Not for long I fear, money always finds a way. :evil:


----------



## BredliFreak (Aug 5, 2015)

Good on the reptiles for making sure there is no mine, I just hate coal and I hate to say it but those annoying (insert rudest word ever here) are just gonna find a loophole. Disappointing my ****! I hate these big corporations and we should look after our environment. Greg Hunt isn't good at being an environmental minister. I hope that this mine is never built.

Bredli


----------



## Wally (Aug 5, 2015)

A little more on this subject.

http://www.heraldsun.com.au/business/breaking-news/commbank-exit-deals-another-blow-to-carmichael/story-fnn9c0hb-1227471711904




> The Commonwealth Bank's role as adviser to the controversial Carmichael coal mine in Queensland has ended, dealing another blow to the beleaguered project.
> The bank's financial advice mandate with Indian mining giant Adani has ended, following a Federal Court ruling that overturned the approval of its coal mine.
> "As part of Adani's refocusing of the project on gaining the various outstanding approvals, the financial advisory mandate has ended," a Commonwealth Bank spokesman told AAP on Wednesday.
> The termination of the agreement puts another roadblock in the project's path after environmentalists declared victory when the Federal Court ruled the coal mine's approval was invalid.
> ...


----------



## RoryBreaker (Aug 5, 2015)

Even though the age of coal is coming to an end, both State and Federal governments from Labor, Liberal and Nats have been falling over themselves to make this mega mine happen. 

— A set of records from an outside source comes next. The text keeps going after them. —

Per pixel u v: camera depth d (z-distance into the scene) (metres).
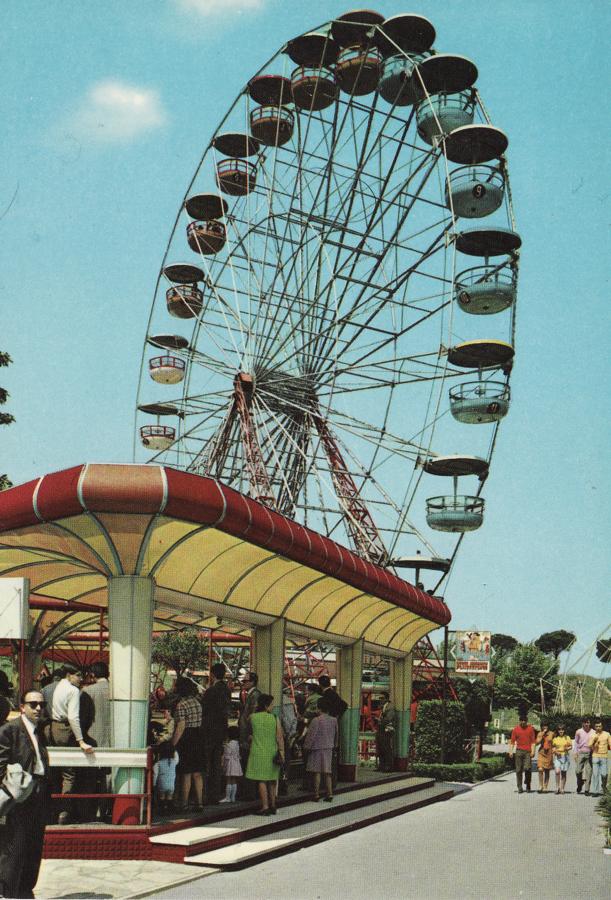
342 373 33.50
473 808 19.56
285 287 33.38
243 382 34.12
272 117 36.75
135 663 12.39
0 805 7.87
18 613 11.98
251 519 13.04
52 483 11.77
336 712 17.08
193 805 13.54
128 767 11.81
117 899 9.27
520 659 76.50
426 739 31.48
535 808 20.00
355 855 12.46
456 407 32.75
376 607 20.02
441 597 34.03
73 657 26.25
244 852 11.67
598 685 56.53
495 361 32.62
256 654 17.27
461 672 38.41
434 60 30.77
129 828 11.47
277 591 16.20
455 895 10.02
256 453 33.84
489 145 30.98
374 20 33.38
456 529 34.38
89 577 16.78
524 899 9.95
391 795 19.86
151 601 12.61
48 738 11.78
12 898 7.91
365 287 32.34
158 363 39.22
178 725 13.38
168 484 11.59
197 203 40.78
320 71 32.62
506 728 68.12
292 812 14.90
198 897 9.52
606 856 13.38
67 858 11.30
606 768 23.73
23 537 12.94
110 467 11.57
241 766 15.19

Forget about the enormous damage to the aquifers, forget about the dredging of the harbour and terminal at Abbott Point, it took a small conservation group from the Mackay area to take the company and the federal gov to court and it was the plight of the Yakka Skink and the Ornamental snake that got the temporary halt on the mine........wow.


----------



## kingofnobbys (Aug 5, 2015)

Wally76 said:


> A little more on this subject.
> 
> http://www.heraldsun.com.au/business/breaking-news/commbank-exit-deals-another-blow-to-carmichael/story-fnn9c0hb-1227471711904



The people who want to develop the mine smell $ and lots of them. So unfortunately I doubt we've heard the last of this. 

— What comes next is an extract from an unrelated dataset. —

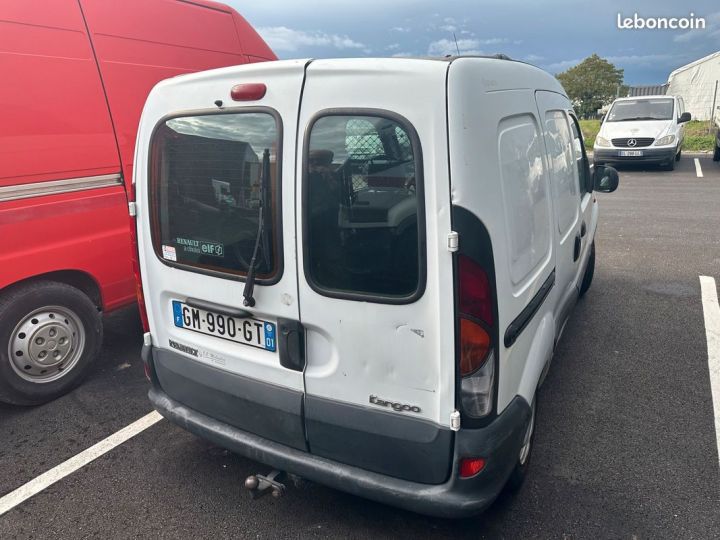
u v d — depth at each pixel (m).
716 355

One wonders if this is another case of the NSW decease , Queensland style (corrupt ministers getting kickbacks from big mining companies to push through mining projects despite local community resistance and against the longer term environment and regional needs). 

BTW isn't that prime area productive farming land . We need to get our priorities as a nation in order. It's certainly in the headwaters of our ONLY major river system and right on top of our largest artesian basin --- all very good reasons to kill such a destructive open cut mining project - let the Indians extract their own coal (they have heaps of it).

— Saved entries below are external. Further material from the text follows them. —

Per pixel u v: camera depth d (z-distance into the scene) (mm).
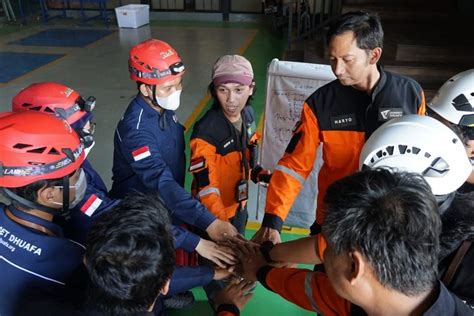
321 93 1541
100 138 4141
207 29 9164
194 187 1877
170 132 1771
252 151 2008
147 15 9633
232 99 1685
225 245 1534
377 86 1438
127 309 889
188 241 1534
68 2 10578
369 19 1322
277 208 1583
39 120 1079
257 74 6113
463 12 5293
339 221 749
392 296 740
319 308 1027
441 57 4617
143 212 917
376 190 745
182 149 1874
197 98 5180
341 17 1372
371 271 731
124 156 1671
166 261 906
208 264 1848
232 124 1805
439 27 5121
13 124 1052
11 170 1037
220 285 1906
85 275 1077
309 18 6867
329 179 1635
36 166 1045
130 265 846
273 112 2592
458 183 997
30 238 1046
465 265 895
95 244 870
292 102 2527
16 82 5844
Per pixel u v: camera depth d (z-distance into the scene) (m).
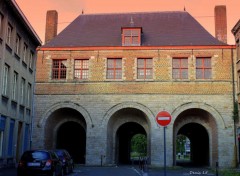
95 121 31.45
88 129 31.39
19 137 27.48
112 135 33.09
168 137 30.66
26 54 28.83
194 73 31.55
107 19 36.38
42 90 32.25
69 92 32.06
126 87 31.69
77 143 38.28
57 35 34.72
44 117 31.75
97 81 32.00
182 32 33.75
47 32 36.44
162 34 33.72
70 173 22.25
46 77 32.50
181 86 31.34
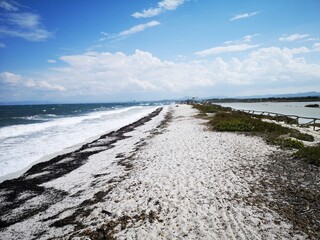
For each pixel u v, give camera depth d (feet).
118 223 19.95
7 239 19.52
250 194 23.97
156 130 74.64
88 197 26.45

On the matter of thousands of jobs - not likely - least wise not jobs for Australians that are fulltime permanent and anyone employed will be on contract and FIFO rosters so local communities wont see any benefit from their being there (wont bring in families, wont spend money there).

Overall - a very poor project and only benefit will be some royalties (maybe). but the state is expected to provide infrastructure as usual to sweeten the deal make it workable.


----------



## Wally (Aug 6, 2015)

RoryBreaker said:


> Even though the age of coal is coming to an end, both State and Federal governments from Labor, Liberal and Nats have been falling over themselves to make this mega mine happen.
> 
> Forget about the enormous damage to the aquifers, forget about the dredging of the harbour and terminal at Abbott Point, it took a small conservation group from the Mackay area to take the company and the federal gov to court and it was the plight of the Yakka Skink and the Ornamental snake that got the temporary halt on the mine........wow.



Kudos to them I say.

India and China's insatiable demand for energy supply and Australia's need to keep the coffers filled will see continued pressure on Australian ecosystems, no doubt about it.


----------



## BredliFreak (Aug 7, 2015)

I reckon if people keep on making mines it'll be a lot more than the Yakka skink that'll be endangered. Why don't we actually invest in renewable energy? Because the government are bribed by these companies. They try to stop renewable energy and conservation at all costs because they know the mines will no longer bribe them. For example: Joe Hockey wants to get rid of the lake George wind farms just because he as an individual does not find them aesthetically pleasing. If only we could do more to rat out the government.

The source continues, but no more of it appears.